New & Noted: Loco

What: Spanish gastropub from Lola

Where: Unit 1F-02 Muqi Court, 205 Wulumuqi Nan Lu, near Zhaojiabang Lu. Tel: 150 0063 6841

Why: You’re crazy for gin

 

The owners of Lola have yet to slap up a sign announcing the arrival of Loco, their new tapas restaurant cum gin bar, but that hasn’t stopped the club’s regulars, who like to see and be seen, from propping up the bar in front of the street window at Muqi Court. We headed down to sample the back dining room’s Spanish fare twice - once on a slammed weekend night and another midweek dinner where we had the restaurant to ourselves. If our experience is anything to go by, expect over-the-top attentive service when the waiters have nothing else to do, but if it’s crowded, you’ll come to acutely understand why it takes the Spanish several hours to finish a meal of small plates. 

First up on the menu are pintxos, or small Spanish snacks designed for bar eating. A simple Spanish Omelette (RMB 30) packed several inches high with cubed potatoes and fluffy eggs served with creamy warm aioli, started things off on the right track. Eggs don’t fare as well in the tapas section. Broken eggs mixed with raw foie gras and salty Iberian ham clock in at a cool RMB 120, but the cubed fried potatoes that were unmentioned on the menu were the real meat of this dish.

We get that starchy spuds provide a great foundation for sopping up all that gin, but the excessive use of potatoes across the menu feels lazy and cheap.
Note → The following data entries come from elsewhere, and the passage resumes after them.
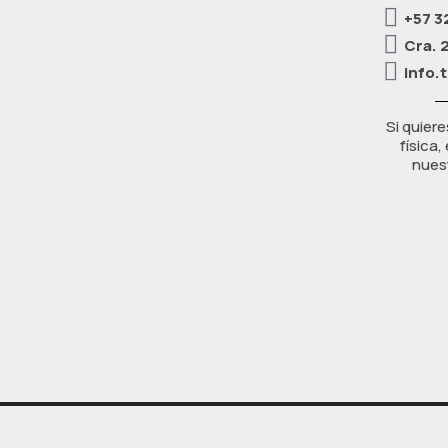
+57 3
Cra. 
info.
Si quiere
física
nuest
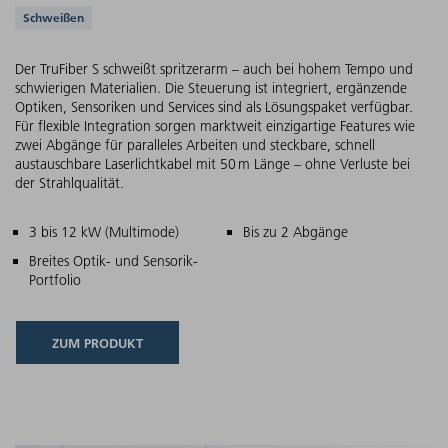
Unterstützte Anwendungen
Schweißen
Der TruFiber S schweißt spritzerarm – auch bei hohem Tempo und
schwierigen Materialien. Die Steuerung ist integriert, ergänzende
Optiken, Sensoriken und Services sind als Lösungspaket verfügbar.
Für flexible Integration sorgen marktweit einzigartige Features wie
zwei Abgänge für paralleles Arbeiten und steckbare, schnell
austauschbare Laserlichtkabel mit 50 m Länge – ohne Verluste bei
der Strahlqualität.
Hauptmerkmale
3 bis 12 kW (Multimode)
Bis zu 2 Abgänge
Breites Optik- und Sensorik-
Portfolio
ZUM PRODUKT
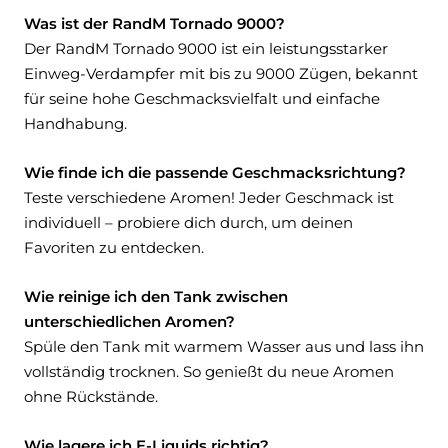
Was ist der RandM Tornado 9000?
Der RandM Tornado 9000 ist ein leistungsstarker
Einweg-Verdampfer mit bis zu 9000 Zügen, bekannt
für seine hohe Geschmacksvielfalt und einfache
Handhabung.
Wie finde ich die passende Geschmacksrichtung?
Teste verschiedene Aromen! Jeder Geschmack ist
individuell – probiere dich durch, um deinen
Favoriten zu entdecken.
Wie reinige ich den Tank zwischen
unterschiedlichen Aromen?
Spüle den Tank mit warmem Wasser aus und lass ihn
vollständig trocknen. So genießt du neue Aromen
ohne Rückstände.
Wie lagere ich E-Liquids richtig?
Boiled Tender Octopus Rubbed With Smoky Paprika (RMB 95) comes on a bed of thick-cut sautéed waxy Chinese potatoes with lingering oil residue. Deep-fried cubed potatoes returned in the “Chef ’s Special” (RMB 135), mingling with mushy prawns and gamey diced pig trotters. 
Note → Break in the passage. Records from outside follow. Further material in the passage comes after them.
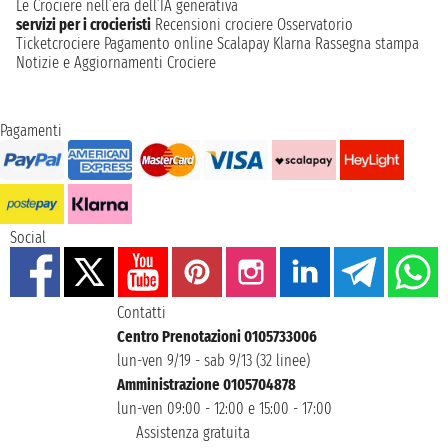
Le Crociere nell’era dell’IA generativa
servizi per i crocieristi
Recensioni crociere
Osservatorio
Ticketcrociere
Pagamento online
Scalapay
Klarna
Rassegna stampa
Notizie e Aggiornamenti Crociere
Pagamenti
Social
Contatti
Centro Prenotazioni 0105733006
lun-ven 9/19 - sab 9/13 (32 linee)
Amministrazione 0105704878
lun-ven 09:00 - 12:00 e 15:00 - 17:00
Assistenza gratuita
The only dishes we sampled that weren’t overwhelmingly potato-based were the Argentinian Beef Carpaccio (RMB 95) and Goat Cheese Salad (RMB 85). The former serves raw, metallic-tasting meat drizzled with a syrupy balsamic reduction and topped with a dusting of grated manchego and pungent arugula. The salad was in its own right delicious with its leafy lettuce, deep-fried croutons, toasted pinenuts and a slab of salty goat cheese. But the menu promised that the goat cheese would be stuffed with Iberico ham, and despite the fact we ordered it at both sit-downs, we didn’t see or taste a speck of jamon.

Better value are the gin cocktails. Served in glasses that could double as fish bowls, the drinks, featuring 40 varietals of the juniper-flavored liquor with creative mixers such as coconut water and cucumber spice a la The Botanist Unusual (RMB 80), spiced up the typical G&T. Occasionally, when they can source it, that T will even stand for real tonic with actual quinine in it, a rarity in China. Just around the corner from Lola, Loco will undoubtedly serve as a public pregame space for the club scene. And who knows? Maybe all those potatoes will go a long way to soaking up the booze that fuels the late night dance parties.